Content – Your Savior or Your Enemy

I’ve had some cool interactions dealing with content marketing this last week that I wanted to share with you.

I spent last Thursday at | The Content Marketing Event 2011.

This was a really great experience in many ways.

The one point I want to share with you here is how far and fast content marketing is progressing.

The bar today is now at giving away your best material. And I’m talking about giving it away with no strings attached. No forms. No subscriptions to email lists. Just great information given away totally for free.

Did you do a comprehensive industry survey? Great! Just put the link on your site. Just give it away.

Did you do an in-depth training for your distributors? Super. Put it on Youtube.

This interests me because I know that there are many, many businesses being completely left behind in this philosophy.

There are many businesses that still believe that if people want to find the price of a product they need to call.

This strategy is fine as long as everyone in your industry is aligned with this strategy. But the minute one of your competitors breaks this unspoken rule is the minute you are at a disadvantage.

Have you recently seen a real estate listing in the newspaper that doesn’t show the price of the house? They are pretty rare. But they still exist. It’s annoying as hell. How am I supposed to have any idea even what ballpark a house is in if I don’t get to see the price? I don’t want to look like an idiot calling on a house I have no business talking about.

Not showing your price makes your prospect defensive, unsure and powerless.

If you are telling yourself you hide your price because you don’t want your competitors to know, I assure you, if your competitors are worth their salt, they know your prices. I get competitor proposals sent to me all the time. I don’t even have to do any market research. My clients do it for me.

If you are hiding your prices because you are “custom,” I bet you have a pricing guide. I bet there is a calculation you use to figure out the cost of your product or service.

But pricing is the least of your worries. The level of transparency is becoming extreme.

I know that SEOMoz, the great SEO software people,  has made nearly $6 million in revenue the first half of 2011. I actually know exactly how much money they made every single month this year.

The reason I know that is because their CEO, Rand Fishkin, outlined in minute detail how their latest round of funding fell through in this post:
Misadventures in VC Funding: The $24 Million Moz Almost Raised.

If you are interested in knowing the inside story of a painful VC pursuit I highly encourage you to read that post.

But I bring it up here because of the amazing transparency it portrays.

Rand knows exactly what he’s doing. He’s building trust. He is making you feel connected to him and his company. It’s bold and brilliant.

We are going to see more and more of this kind of thing. Transparency is where the world of marketing is.

The minute your competitor breaks down these walls is the minute you are being left behind.

I want you to check out this post:
20 Ways to Deal With Regrets

It’s from a very popular blogger, James Altucher. This blog is on the outer edge of breaking down the walls of transparency.

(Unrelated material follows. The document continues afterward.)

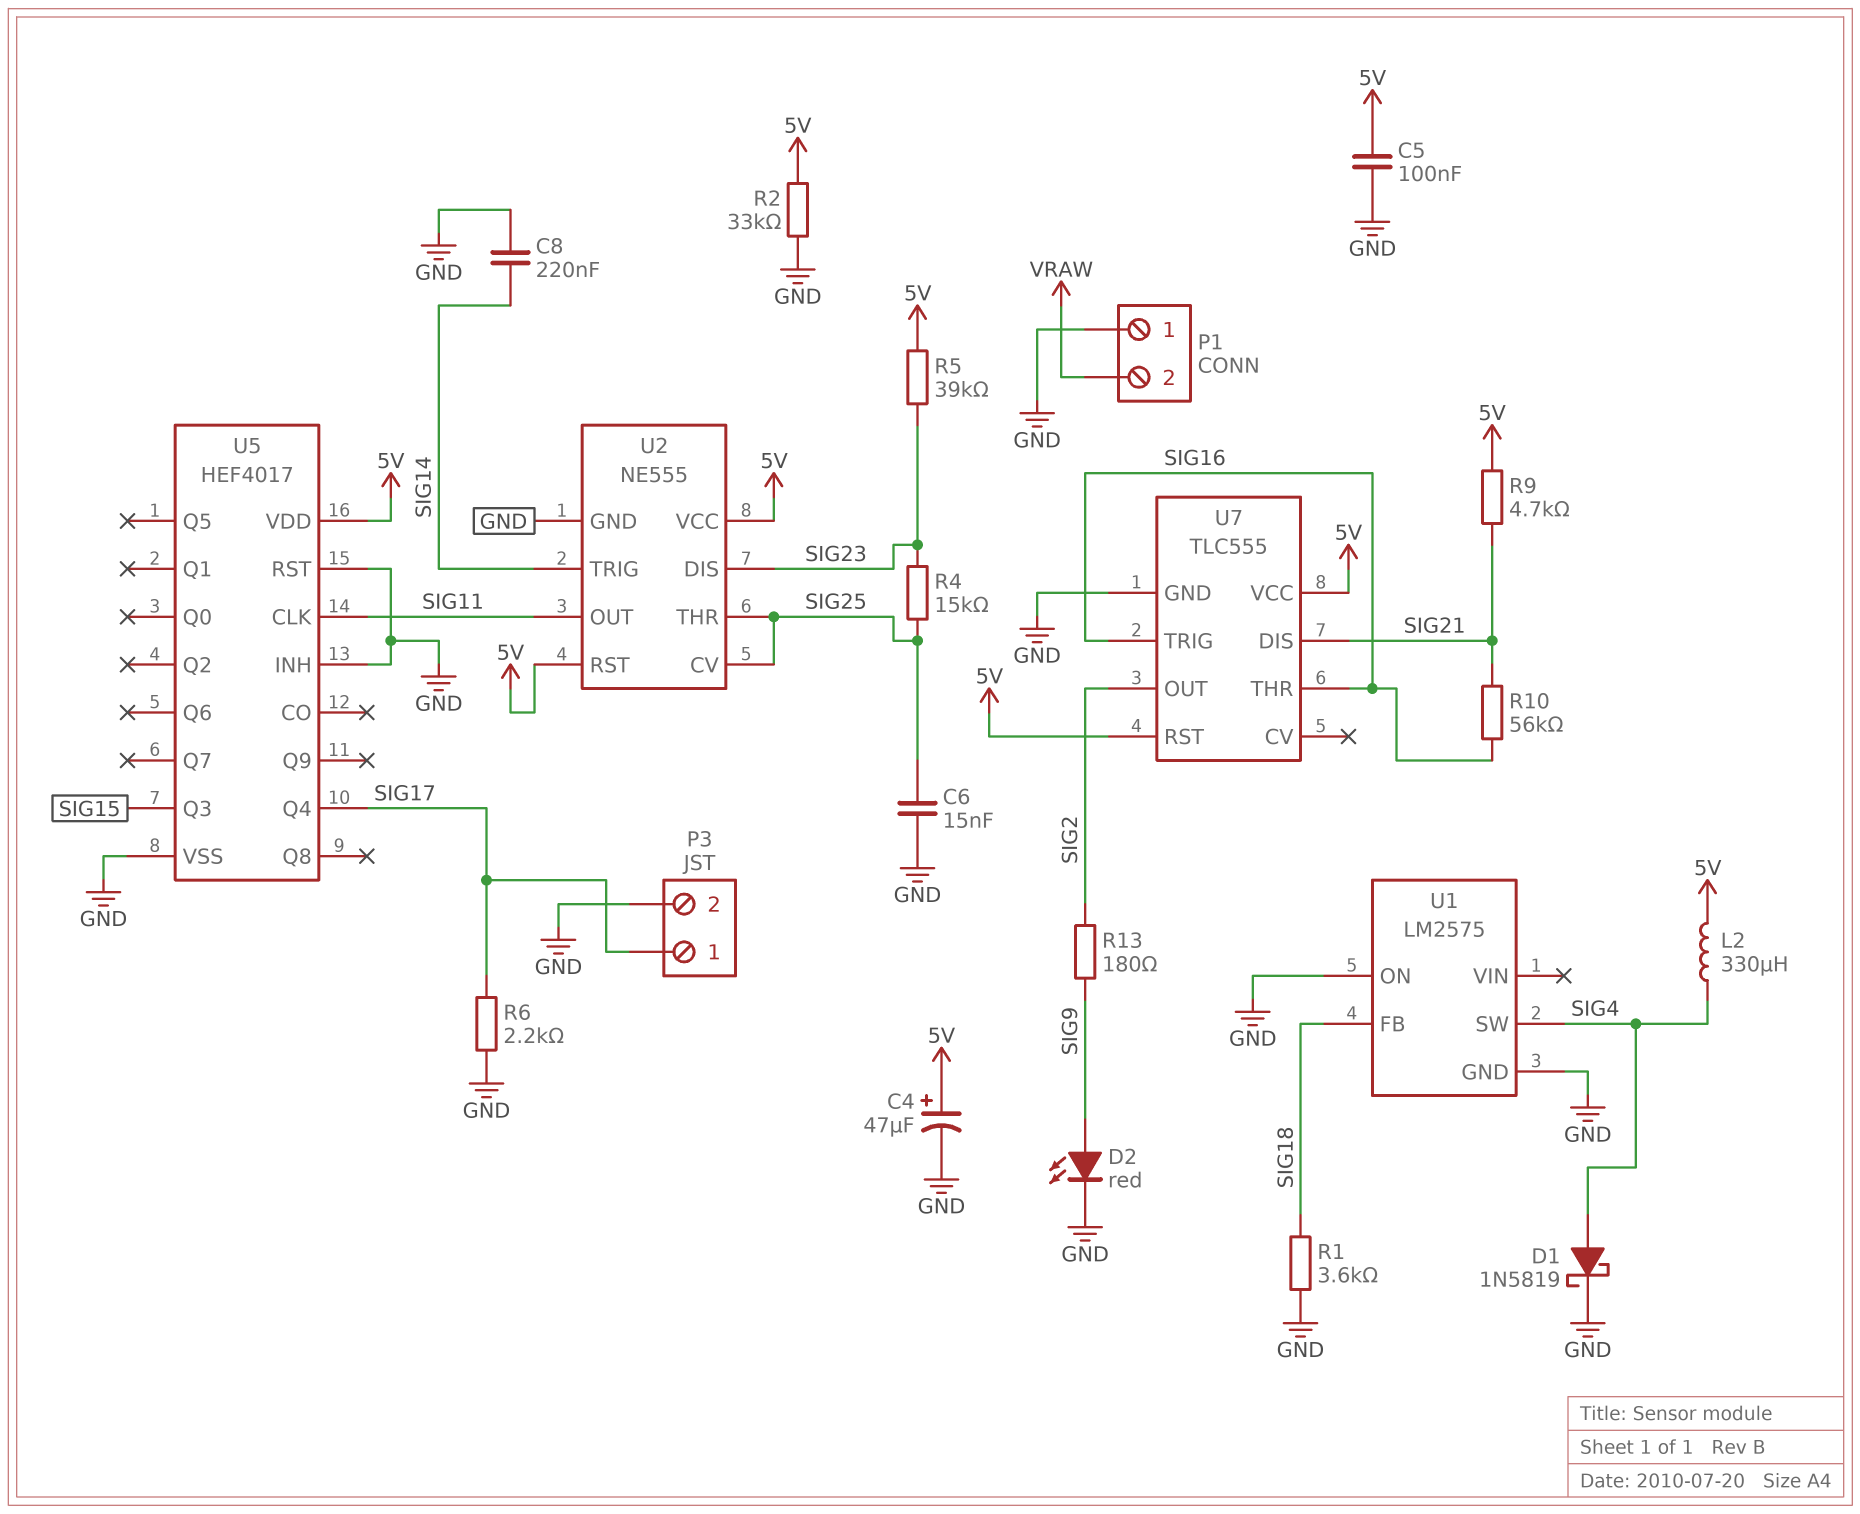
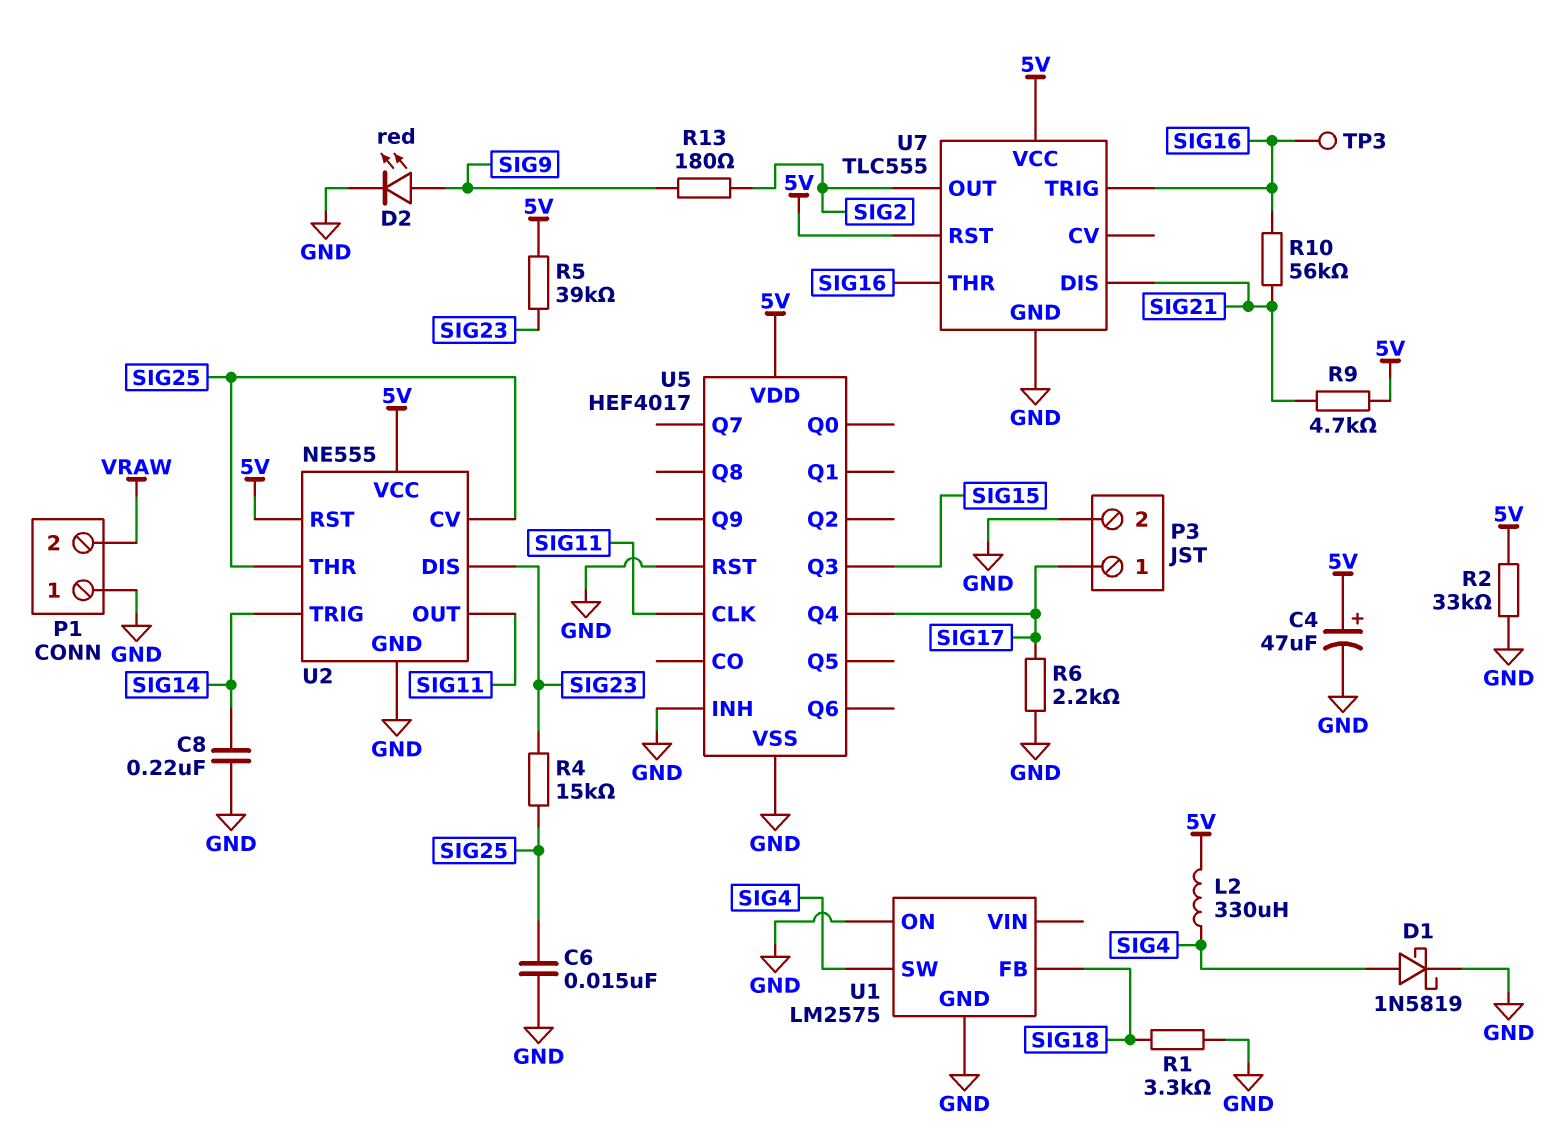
C5: 100nF (5V, GND) -> none
R1: 3.6k (GND, SIG18) -> 3.3k (GND, SIG18)
TP3: none -> test point (SIG16)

He will share with you every major failing in his life. It’s extreme. But it’s important to see the extreme. It pushes your barriers.

I can’t stop reading his blog. It is compelling, addictive and also helpful. It’s inspirational and hopeful.

What you must understand is that people are tired of bullshit. On top of that they are starting to see glimpses of not being bullshitted. I’m here to tell you: It’s nice. It’s nice to be leveled with.

The people that are straight up are going to be rewarded. The Rand Fishkin’s and James Altucher’s of the world have figured this out. They will win because they are building trust.

If you are a sales-based organization you know this: People buy from who they know and who they trust. You build trust by being real. By not being afraid of sharing information.

People are sick of marketing language that is meaningless and manipulative.

If you are afraid of sharing information you have a vulnerability. It is something that can be exploited by your competition.

The world is changing more rapidly than probably any time in history. Businesses will be made and broken on how adaptable they can be.

The Fairlawn Ohio Blockbuster is now a Sleep Number Bed store. Borders is gone. My wife and I were in Barnes and Noble yesterday lamenting how we’ll miss it when it’s gone. And I assure you, it will be gone.

Sure. People will still read. They will still watch movies. They will still take pictures. Hell. They even still want ice. And they want money “wired” to them.

But how they get all those items have drastically changed over the years. It’s only going to continue to speed up.

In this post I’m talking about the drastic change in communication that is going on between vendor and customer. It’s happening. The day your competitor catches on before you is the day you start to lose.

Don’t lose. Start sharing. Start being real.

You can start by telling us your most recent failing. I’ll tell you mine on Friday.